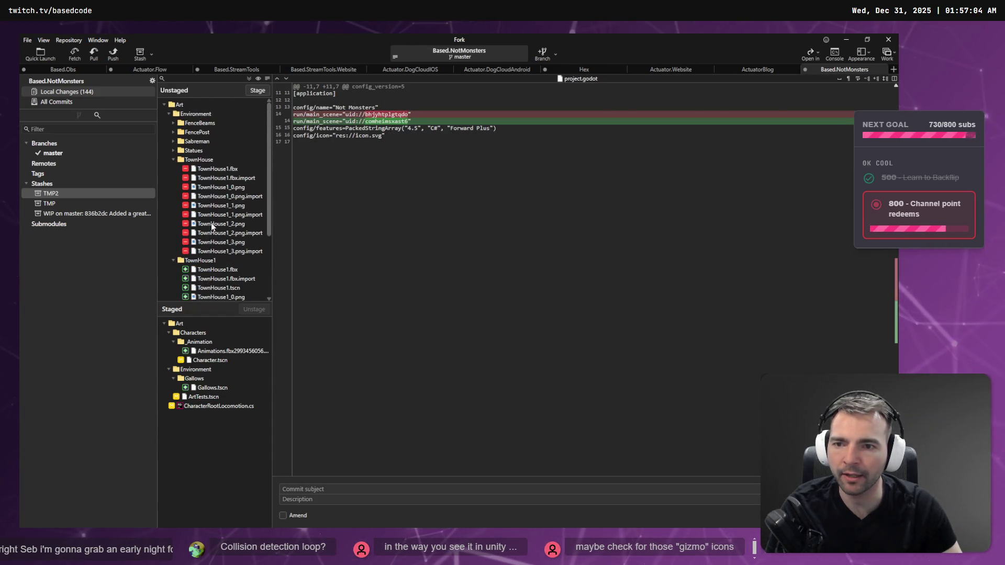
left_click(199, 160)
left_click(207, 261, "ctrl")
left_click(257, 91)
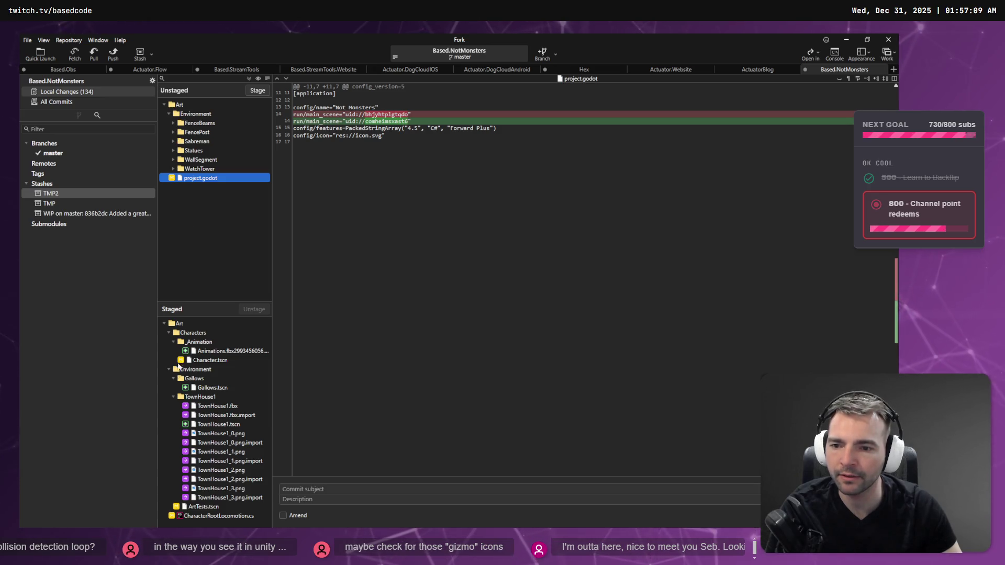
left_click(173, 379)
left_click(174, 388)
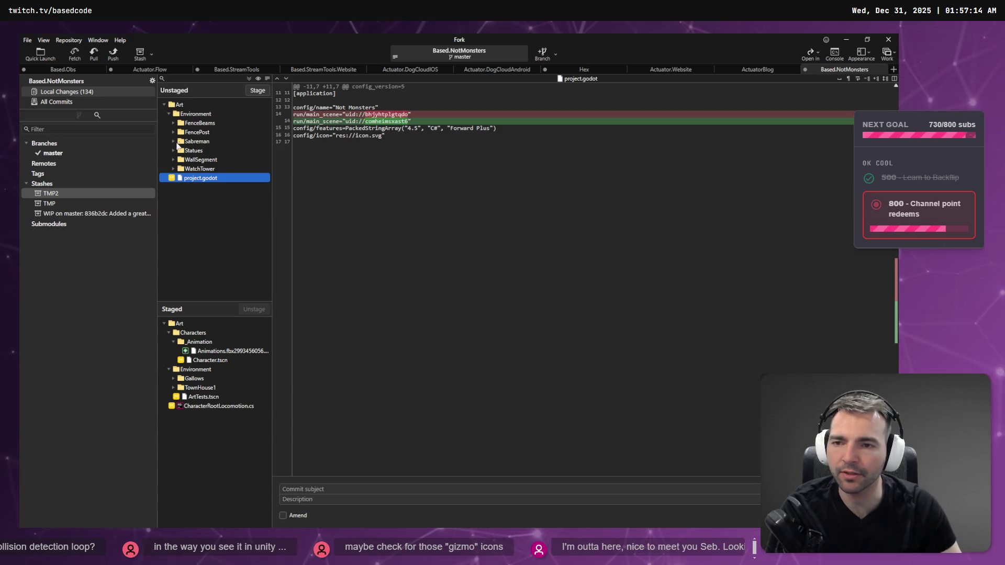
Step: Unstage the animations FBX file
left_click(306, 491)
left_click(221, 351)
left_click(258, 307)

• [What is required] Set down the lines of the records above exactly, apart from the pictures.

• [Final answer]
left_click(199, 160)
left_click(207, 261, "ctrl")
left_click(257, 91)
left_click(173, 379)
left_click(174, 388)
Step: Unstage the animations FBX file
left_click(306, 491)
left_click(221, 351)
left_click(258, 307)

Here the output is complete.